Alliance, pacte de "non-agression", respect : que se cache-t-il derrière le concept de sororité, redécouvert par le grand public depuis le mouvement #MeToo ? Dans l'ouvrage Sororité, paru le 8 avril chez Points, quatorze autrices aux profils différents, dont Lauren Bastide, Juliette Armanet, Jeanne Cherhal, Fatima Ouassak ou encore Ovidie, proposent leur définition personnelle de ce concept. Un recueil de textes, sous la direction de Chloé Delaume, auquel a participé Alice Coffin, journaliste, autrice, militante féministe et élue écologiste au conseil de Paris. Sur Europe 1, elle revient sur son expérience de ce concept, longtemps "invisibilisé".

La neutralité au centre de sa réflexion

"On l'entend assez rarement, cela a été très invisibilisé alors même, et particulièrement en France, qu'on voit bien ce que veut dire la fraternité puisque c'est aux frontons de nos édifices", note Alice Coffin. Sa définition de la sororité se rapproche de celle de Gloria Jean Watkins, féministe connue sous son nom de plume bell hooks. "En régime patriarcal, dans une société dominée par les hommes, le lien entre les femmes est vécu comme un acte de trahison. Tout est fait pour, précisément, que les femmes ne montrent jamais de solidarité et au contraire se construisent en rivales", explique-t-elle.
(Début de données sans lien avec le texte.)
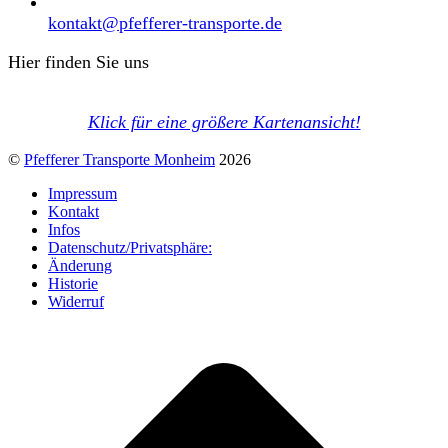
kontakt@pfefferer-transporte.de
Hier finden Sie uns
Klick für eine größere Kartenansicht!
©
Pfefferer Transporte Monheim
2026
Impressum
Kontakt
Infos
Datenschutz/Privatsphäre:
Änderung
Historie
Widerruf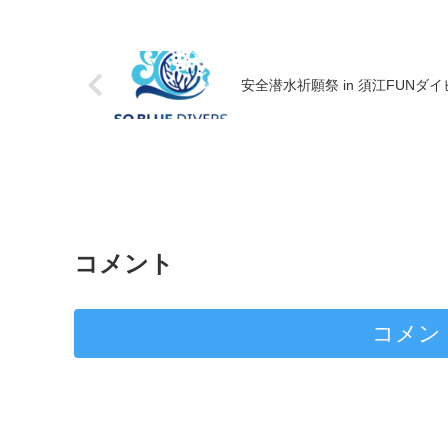
安全潜水祈願祭 in 須江FUNダ
コメント
コメン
"Qu'est-ce qui se passe si tout à coup, on fait preuve de sororité, c’est-à-dire d'une alliance, d'un respect, d'un pacte de non-agression ?", s'interroge-t-elle. "Cela peut prendre des formes très diverses et c'est ce qui est raconté dans ces textes. Est-ce que cela ne devient pas un outil très intéressant pour lutter contre le patriarcat ?"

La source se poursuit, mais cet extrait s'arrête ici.